For Delphi 2009 or newer, Unicode is a default encoding for strings.
All strings in TRichView are Unicode strings.
Text Files
LoadText, LoadTextFromStream load ANSI text files. A code page for conversion to Unicode is specified in the optional parameter.
LoadTextW, LoadTextFromStreamW load Unicode text files.
Note: you can test file with the function
function RV_TestFileUnicode(const FileName: TRVUnicodeString): TRVUnicodeTestResult
defined in RVUni.pas.
Return values
▪rvutNo – the file is not Unicode (odd size);
▪rvutYes – the file is most likely Unicode (UTF-16) (even size, Unicode byte-order characters at the start or #0 in text (first 500 bytes checked));
▪rvutProbably – the file can contain Unicode (even size);
▪rvutEmpty – the file is empty;
▪rvutError – error opening the file.
You can also use WinAPI function IsTextUnicode performing more advanced tests.
SaveText saves ANSI text file. Unicode strings are converted basing on Style.DefCodePage property.
SaveTextW saves Unicode text file. ANSI strings are converted basing on the corresponding Charsets.

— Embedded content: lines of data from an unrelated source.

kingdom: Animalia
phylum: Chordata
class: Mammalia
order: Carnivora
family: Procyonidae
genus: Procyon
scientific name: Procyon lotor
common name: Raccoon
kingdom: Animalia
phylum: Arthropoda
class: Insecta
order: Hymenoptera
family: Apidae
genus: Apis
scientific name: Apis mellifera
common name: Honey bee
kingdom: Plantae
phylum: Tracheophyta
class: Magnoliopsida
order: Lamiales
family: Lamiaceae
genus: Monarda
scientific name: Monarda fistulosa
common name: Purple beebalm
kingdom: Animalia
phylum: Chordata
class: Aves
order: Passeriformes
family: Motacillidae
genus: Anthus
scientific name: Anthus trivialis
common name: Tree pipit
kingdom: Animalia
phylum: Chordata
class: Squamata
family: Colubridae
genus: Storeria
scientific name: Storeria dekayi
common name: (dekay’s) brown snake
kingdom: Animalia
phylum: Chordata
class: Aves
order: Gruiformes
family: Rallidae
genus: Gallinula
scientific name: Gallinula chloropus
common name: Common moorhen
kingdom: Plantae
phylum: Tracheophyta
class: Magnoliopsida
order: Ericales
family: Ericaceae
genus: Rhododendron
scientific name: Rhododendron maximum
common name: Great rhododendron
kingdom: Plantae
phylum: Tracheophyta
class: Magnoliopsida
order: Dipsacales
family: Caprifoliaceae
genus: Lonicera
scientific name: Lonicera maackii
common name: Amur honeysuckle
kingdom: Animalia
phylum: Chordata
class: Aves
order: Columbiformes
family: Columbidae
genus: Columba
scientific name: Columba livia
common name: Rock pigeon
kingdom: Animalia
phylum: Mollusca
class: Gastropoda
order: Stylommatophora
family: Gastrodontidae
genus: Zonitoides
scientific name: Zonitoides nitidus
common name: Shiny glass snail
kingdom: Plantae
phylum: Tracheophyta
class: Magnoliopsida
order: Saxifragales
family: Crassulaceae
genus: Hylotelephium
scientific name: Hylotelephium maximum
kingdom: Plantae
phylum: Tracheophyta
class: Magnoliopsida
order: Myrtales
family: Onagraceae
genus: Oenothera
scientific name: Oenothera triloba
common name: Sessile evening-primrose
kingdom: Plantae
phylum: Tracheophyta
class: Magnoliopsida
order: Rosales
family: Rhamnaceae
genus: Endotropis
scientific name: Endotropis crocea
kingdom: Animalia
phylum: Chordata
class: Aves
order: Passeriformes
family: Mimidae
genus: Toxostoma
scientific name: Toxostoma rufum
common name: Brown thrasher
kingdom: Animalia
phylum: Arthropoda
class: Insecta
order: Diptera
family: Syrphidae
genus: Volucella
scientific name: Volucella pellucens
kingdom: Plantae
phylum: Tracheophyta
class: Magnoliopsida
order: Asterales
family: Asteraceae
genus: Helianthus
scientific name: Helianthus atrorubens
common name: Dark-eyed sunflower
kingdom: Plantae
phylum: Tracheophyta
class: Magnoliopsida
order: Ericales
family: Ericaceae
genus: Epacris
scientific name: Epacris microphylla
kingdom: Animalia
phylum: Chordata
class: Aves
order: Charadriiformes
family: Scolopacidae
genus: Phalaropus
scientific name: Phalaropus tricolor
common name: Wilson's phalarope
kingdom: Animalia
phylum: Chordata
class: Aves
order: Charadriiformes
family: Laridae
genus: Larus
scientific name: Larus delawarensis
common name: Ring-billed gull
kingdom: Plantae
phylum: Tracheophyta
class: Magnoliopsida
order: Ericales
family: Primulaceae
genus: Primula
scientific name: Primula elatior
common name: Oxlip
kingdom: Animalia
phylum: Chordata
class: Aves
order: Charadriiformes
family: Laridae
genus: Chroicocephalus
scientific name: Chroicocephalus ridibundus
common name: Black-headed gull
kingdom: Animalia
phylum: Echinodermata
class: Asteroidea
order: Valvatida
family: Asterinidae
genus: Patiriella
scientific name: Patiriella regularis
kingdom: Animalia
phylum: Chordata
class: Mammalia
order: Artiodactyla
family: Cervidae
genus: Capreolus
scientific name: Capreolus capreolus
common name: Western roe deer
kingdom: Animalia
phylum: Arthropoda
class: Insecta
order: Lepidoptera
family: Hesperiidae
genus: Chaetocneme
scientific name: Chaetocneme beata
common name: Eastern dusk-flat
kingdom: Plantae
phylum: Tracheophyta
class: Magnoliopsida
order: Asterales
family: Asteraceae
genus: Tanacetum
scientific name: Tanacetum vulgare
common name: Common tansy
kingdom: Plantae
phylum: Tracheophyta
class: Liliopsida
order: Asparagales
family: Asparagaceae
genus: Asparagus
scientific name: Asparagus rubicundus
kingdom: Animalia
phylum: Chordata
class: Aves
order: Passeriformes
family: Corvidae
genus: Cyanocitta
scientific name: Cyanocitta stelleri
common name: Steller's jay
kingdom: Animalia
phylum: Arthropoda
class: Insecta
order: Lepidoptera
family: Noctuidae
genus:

RTF (Rich Text Format) and DocX files
RTF and DocX files can contain Unicode text.
HTML
SaveHTML*** can save ANSI or Unicode (UTF-8) HTML files. In ANSI HTML files, Unicode characters are written as codes (&#NNNN;), so all Unicode characters are preserved, but file size is increased; so it's highly recommended to save HTML in UTF-8 encoding.
GetSelTextA returns selection as an ANSI string. Unicode text is converted basing on Style.DefCodePage property.
GetSelTextW returns selection as a Unicode string.
Text searching methods have versions allowing to search for ANSI and for Unicode string: TRichView.SearchTextA/SearchTextW; however, SearchTextA simply converts the string to Unicode (using Style.DefCodePage) and calls SearchTextW.
CopyTextA copies selection as ANSI text. Unicode strings are converted basing on Style.DefCodePage property.
CopyTextW copies selection as Unicode.
Copy and CopyDef are copy Unicode (Option-rvoAutoCopyUnicodeText)
If pasting text using Paste method, and text is available in Clipboard, the method pastes Unicode text.
PasteTextA pastes ANSI text, PasteTextW pastes Unicode text.
InsertTextFromFile: the file must be ANSI (converted, if needed)
InsertOEMTextFromFile: the file must be OEM (converted, if needed)
InsertTextFromFileW: the file must be Unicode (converted, if needed)
InsertText, InsertStringTag add Unicode string in Delphi/C++Builder 2009+ and ANSI string in older versions of Delphi/C++Builder.
InsertTextA, InsertStringATag add ANSI string (converted, if needed)
InsertTextW, InsertStringWTag add Unicode string (converted, if needed)
Applications compiled with older versions of TRichView (version less than 1.2) will not be able to load RVF files with Unicode.
RVF files will be loaded correctly even if Unicode flags in text styles are mismatched (saved with different RVStyle then loaded), conversions will be performed if required (for example, this conversion will occur when loading old RVF files in applications compiled in Delphi/C++Builder 2009+). There are two RVF Warnings: rvfwConvToUnicode and rvfwConvFromUnicode, which indicate if any conversion took place.
TRichView v11 introduces a new change in RVF files allowing to store String properties as Unicode. RVF files saved in Delphi/C++Builder 2009+ are saved as RVF version 1.3.1, RVF files saved in the older versions of Delphi/C++Builder are saved as RVF version 1.3.